A typical example of using this is when implementing a service like this:

interface MyService {
    List<Person> getPersons()
}
@ApplicationScoped
class MyServiceImpl implements MyService {

    @PostConstruct
    void init() { 
        // Setup database connection 
    }
   
    @PreDestroy
    void tearDown() { 
        // Close  database connection
    }

    @Override
    List<Person> getPersons() {
        // Retrieve persons from database
    }
}

And the way you usually get the service in your app is

@ApplicationScoped
class MyApp {

    @Inject 
    MyService service
 
    @PostConstruct
    void startMyApp() { 
         // Print all names of the registered persons
         service.persons.each { println it.name }
    }

#### The problem Now that we know the technologies, say we want to use **MyService** inside our Quarz **MyJob**.

Following the above example, we would write the following job and schedule it the way we did above:

class MyJob implements Job {
	
    @Inject 
    MyService service
 
    @Override
    void execute(JobExecutionContext context){
        // Print all names of the registered persons every 5 minutes
        service.persons.each { println it.name }
    }
}

But, when the scheduler would run the job it would not print each persons name, but instead throw a NullPointerException stating that service is null!

Why is that?

For CDI to work it needs to manage the whole bean creation chain so it can inject the correct instances into the beans. But when we create a Quarz job using JobBuilder.newJob(MyJob).build() the JobBuilder is creating job instances that CDI does not know anything about and so never has a chance to inject the service into the job.


#### The solution

So how do we tell the Quarz scheduler that it should not create the bean instance itself, but, instead delegate the creation of the bean instance to CDI?

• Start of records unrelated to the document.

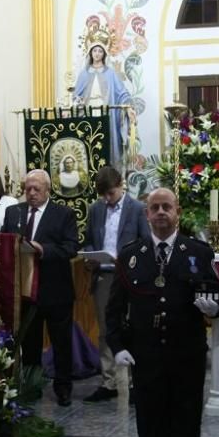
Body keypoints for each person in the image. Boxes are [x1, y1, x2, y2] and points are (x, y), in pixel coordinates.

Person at [106, 188, 219, 437]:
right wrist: (117, 346)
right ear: (146, 214)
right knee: (149, 419)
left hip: (187, 353)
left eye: (166, 207)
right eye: (154, 208)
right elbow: (114, 308)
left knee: (186, 420)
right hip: (146, 354)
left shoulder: (198, 252)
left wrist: (214, 309)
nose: (160, 212)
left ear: (178, 212)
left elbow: (216, 296)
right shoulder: (131, 254)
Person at [1, 169, 80, 406]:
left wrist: (42, 249)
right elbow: (5, 242)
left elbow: (71, 248)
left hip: (56, 289)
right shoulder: (14, 211)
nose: (32, 193)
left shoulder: (63, 214)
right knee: (30, 343)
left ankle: (63, 387)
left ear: (47, 190)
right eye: (28, 189)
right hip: (26, 291)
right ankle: (32, 385)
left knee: (61, 343)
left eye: (37, 189)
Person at [82, 166, 149, 403]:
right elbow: (90, 240)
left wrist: (129, 259)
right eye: (104, 195)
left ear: (121, 185)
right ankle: (109, 382)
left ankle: (134, 381)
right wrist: (91, 255)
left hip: (129, 277)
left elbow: (145, 242)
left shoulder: (138, 209)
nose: (107, 199)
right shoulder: (96, 209)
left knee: (132, 328)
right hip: (104, 275)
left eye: (111, 193)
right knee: (105, 330)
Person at [73, 40, 135, 169]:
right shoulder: (84, 74)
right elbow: (76, 96)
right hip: (88, 114)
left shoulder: (110, 73)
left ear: (104, 54)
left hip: (107, 113)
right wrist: (76, 103)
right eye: (94, 50)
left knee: (106, 141)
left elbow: (122, 93)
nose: (97, 54)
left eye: (100, 51)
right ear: (90, 53)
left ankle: (108, 171)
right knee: (89, 142)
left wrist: (128, 107)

To do that we need to create our own factory for creating jobs with CDI.

@ApplicationScoped
class CDIJobFactory implements JobFactory {
	
	@Inject
	BeanManager beanManager
	
	@Override
	Job newJob(TriggerFiredBundle bundle, Scheduler scheduler) {
	    def jobClazz = bundle.jobDetail.jobClass
	    def bean = beanManager.getBeans(jobClazz).first()
	    def ctx = beanManager.createCreationalContext(bean)				
	    beanManager.getReference(bean, jobClazz, ctx)		
	}
}

What this factory will do is use the CDI BeanManager to create the job instances with. This way, the instances will be properly managed by CDI and we can use CDI injection inside the jobs.

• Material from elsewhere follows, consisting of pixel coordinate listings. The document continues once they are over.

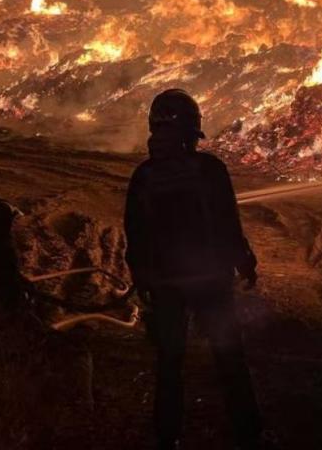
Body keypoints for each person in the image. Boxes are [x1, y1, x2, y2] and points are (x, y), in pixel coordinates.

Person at [124, 89, 262, 450]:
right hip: (212, 281)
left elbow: (135, 234)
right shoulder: (210, 170)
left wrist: (143, 277)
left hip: (168, 285)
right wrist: (244, 261)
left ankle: (168, 437)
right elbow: (228, 224)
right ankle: (248, 433)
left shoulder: (144, 176)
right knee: (229, 357)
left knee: (170, 362)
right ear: (191, 129)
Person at [0, 199, 94, 414]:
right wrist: (29, 309)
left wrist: (21, 283)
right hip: (3, 321)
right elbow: (10, 300)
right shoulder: (3, 250)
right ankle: (81, 408)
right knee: (77, 352)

So how do we use this factory to create the jobs with, lets combine both MyApp implementations from the Quarz example and the CDI example into one application and use our job factory to create the project. It would look like this:

@ApplicationScoped
class MyApp {
  
    @Inject 
    CDIJobFactory jobFactory

    void startMyApp() {
 
       // Get scheduler and start it
       def scheduler = StdSchedulerFactory.defaultScheduler
       
       // Use the CDI managed job factory
       scheduler.jobFactory = jobFactory
       
       // Start scheduler
       scheduler.start()

       // Create a QuarzJob to run
       def job = JobBuilder.newJob(MyJob).build()

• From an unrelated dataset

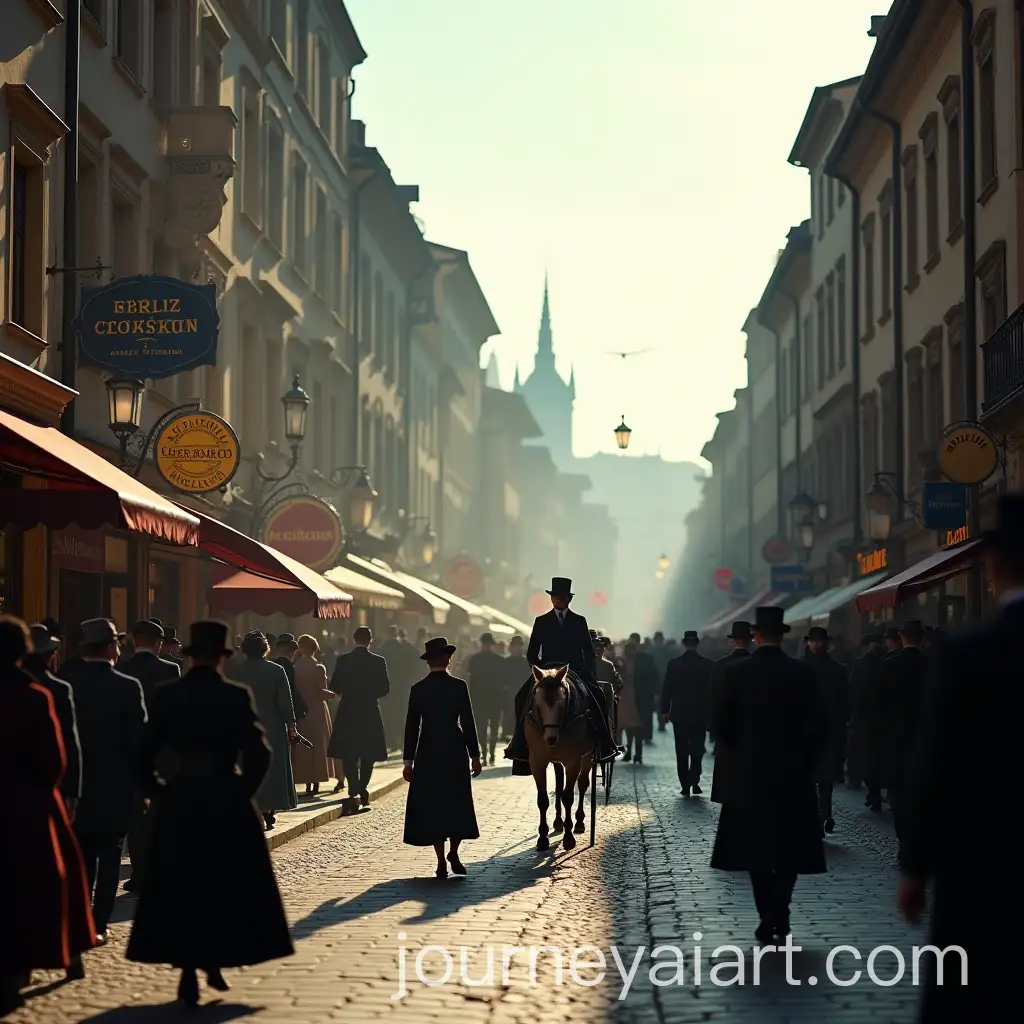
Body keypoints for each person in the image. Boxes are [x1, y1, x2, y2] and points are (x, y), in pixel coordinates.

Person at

       // Create a Trigger to trigger the job every five minutes 
       def runEveryFiveMinutes = CronScheduleBuilder.cronSchedule('0 0/5 * 1/1 * ? *')
       def trigger = TriggerBuilder.newTrigger()
			.withSchedule(runEveryFiveMinutes)
			.forJob(job)			
			.build()

       // Register Job and Trigger with the scheduler
       scheduler.scheduleJob(job, trigger) 
    }
}

Now, the JobBuilder will use our CDIJobFactory to create the MyJob and the service will be injected properly into the instance for the execute method to use.

A word about scopes

In this example I have used the @ApplicationScope extensively to denote that the beans we create should always exist as long as the application is running. However, if you are building a web application you might have beans that are @SessionScoped and will only live for the duration of the HTTP session. These beans won't work with Quarz jobs as nothing guarantees that there exists a HTTP Session when the Quarz trigger runs.